(MATERIAL TO PROCESS Opens)

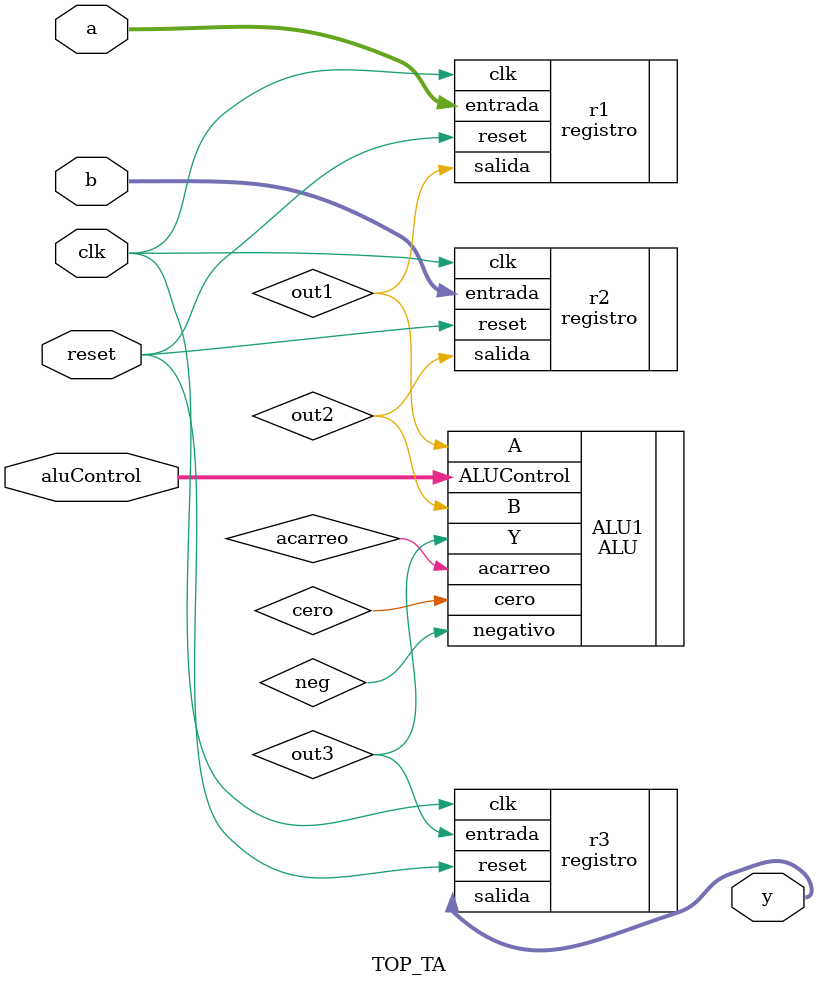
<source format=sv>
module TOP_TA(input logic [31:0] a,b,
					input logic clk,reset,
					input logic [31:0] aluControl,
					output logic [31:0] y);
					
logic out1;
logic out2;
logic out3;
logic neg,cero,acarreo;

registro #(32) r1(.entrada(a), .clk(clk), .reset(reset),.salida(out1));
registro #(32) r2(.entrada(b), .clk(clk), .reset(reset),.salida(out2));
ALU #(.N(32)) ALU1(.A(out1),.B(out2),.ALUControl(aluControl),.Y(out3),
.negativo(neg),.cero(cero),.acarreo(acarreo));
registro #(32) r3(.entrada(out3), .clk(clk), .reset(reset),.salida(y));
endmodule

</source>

(MATERIAL TO PROCESS Closes)

Give only the number of lines in the records that include the word "input".

3